Version\Uninstall\Zwunzi\"DisplayName" = "Zwunzi 1.0 build 128"
* HKEY_LOCAL_MACHINE\SOFTWARE\Microsoft\Windows\Current
Version\Uninstall\Zwunzi\"UninstallString" = "%ProgramFiles%\Zwunzi\uninstall.

exe"
* HKEY_LOCAL_MACHINE\SOFTWARE\Zwunzi\"Cid" = "466705c153
4b4aee8c896579946b055f"
* HKEY_LOCAL_MACHINE\SOFTWARE\Zwunzi\"DllPath = "%Progra

mFiles%\Zwunzi\zwunzi.dll"
* HKEY_LOCAL_MACHINE\SOFTWARE\Zwunzi\"Initial" = "1"
* HKEY_LOCAL_MACHINE\SOFTWARE\Zwunzi\"Partner" = "ZWUN

ZI128"
* HKEY_LOCAL_MACHINE\SOFTWARE\Zwunzi\"Primary" = "f403"
* HKEY_LOCAL_MACHINE\SOFTWARE\Zwunzi\"ShowBarSign" = "
0"

* HKEY_LOCAL_MACHINE\SOFTWARE\Zwunzi\"ShowToolbarButto
n" = "0"
* HKEY_LOCAL_MACHINE\SOFTWARE\Zwunzi\"Src" = "zwunzi"

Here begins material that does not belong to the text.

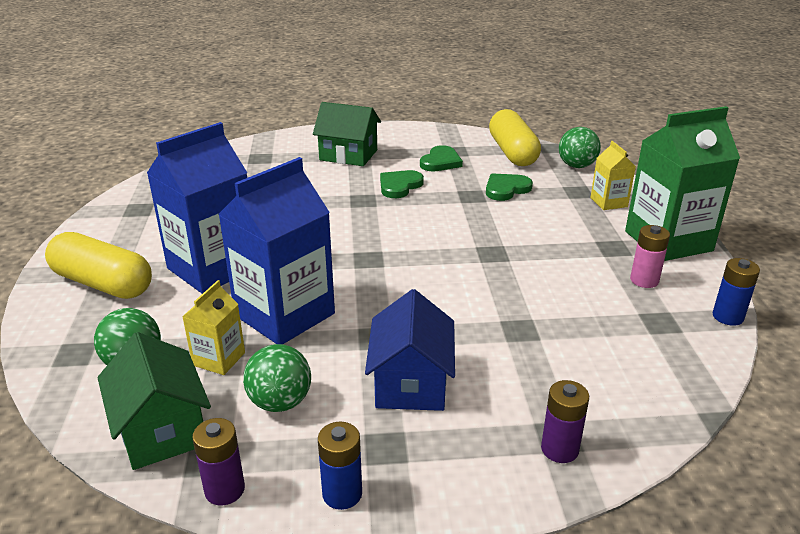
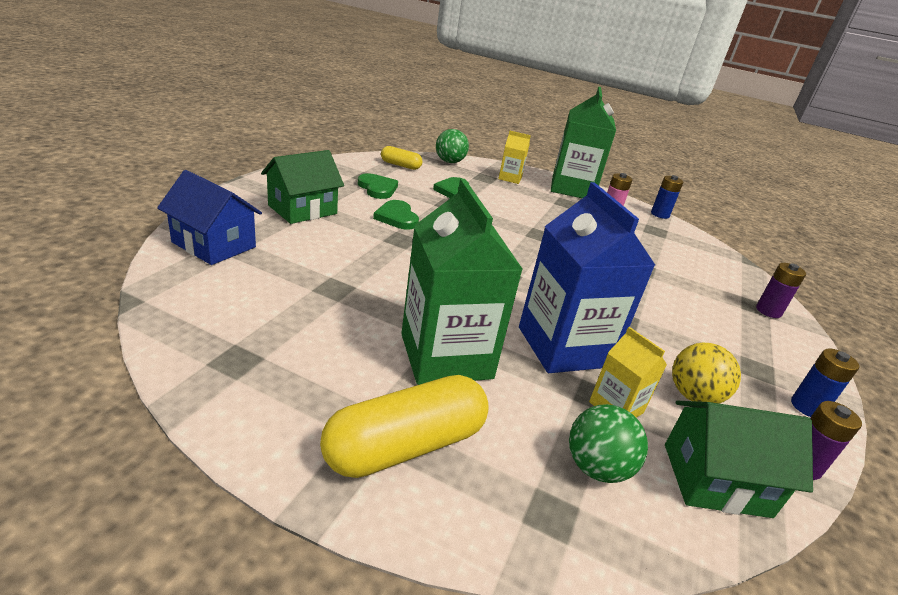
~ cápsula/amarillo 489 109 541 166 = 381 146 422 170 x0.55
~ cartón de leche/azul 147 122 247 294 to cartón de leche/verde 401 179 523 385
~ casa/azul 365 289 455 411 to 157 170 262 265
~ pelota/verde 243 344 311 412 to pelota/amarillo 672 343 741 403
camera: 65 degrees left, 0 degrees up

* HKEY_LOCAL_MACHINE\SOFTWARE\Zwunzi\"Version" = "1001
c"

The program creates a new service with the following characteristics:
Service Name: Zwunzi Service
Display Name: Zwunzi Service

Startup Type: Automatic

It registers the service by creating the following registry subkeys:

* HKEY_LOCAL_MACHINE\SYSTEM\ControlSet001\Enum\Root
\LEGACY_ZWUNZI_SERVICE
* HKEY_LOCAL_MACHINE\SYSTEM\ControlSet001\Enum\Root\
LEGACY_ZWUNZI_SERVICE\0000

* HKEY_LOCAL_MACHINE\SYSTEM\ControlSet001\Enum\Root\L
EGACY_ZWUNZI_SERVICE\0000\Control
* HKEY_LOCAL_MACHINE\SYSTEM\ControlSet001\Services\Z
wunzi Service
* HKEY_LOCAL_MACHINE\SYSTEM\ControlSet001\Services\Zw
unzi Service\Enum

* HKEY_LOCAL_MACHINE\SYSTEM\ControlSet001\Services\Z
wunzi Service\Security
* HKEY_LOCAL_MACHINE\SYSTEM\CurrentControlSet\Enum\Ro
ot\LEGACY_ZWUNZI_SERVICE
* HKEY_LOCAL_MACHINE\SYSTEM\CurrentControlSet\Enum\Ro
ot\LEGACY_ZWUNZI_SERVICE\0000

* HKEY_LOCAL_MACHINE\SYSTEM\CurrentControlSet\Enum\Roo
t\LEGACY_ZWUNZI_SERVICE\0000\Control
* HKEY_LOCAL_MACHINE\SYSTEM\CurrentControlSet\Services
\Zwunzi Service
* HKEY_LOCAL_MACHINE\SYSTEM\CurrentControlSet\Services\
Zwunzi Service\Enum

* HKEY_LOCAL_MACHINE\SYSTEM\CurrentControlSet\Services\
Zwunzi Service\Security

The program is installed as a Browser Search Plugin for Internet Explorer
and Mozilla Firefox and redirects user searches to the following location:
zwunzi.com
Action Steps:
FREE SCAN: NoAdware can Remove W32.Rixobot. Click the link below for your free download & scan your PC now.

Please click here for manual removal instructions.

Posted on Monday, January 11th, 2010 at 4:12 am - filed under Blog, Worm.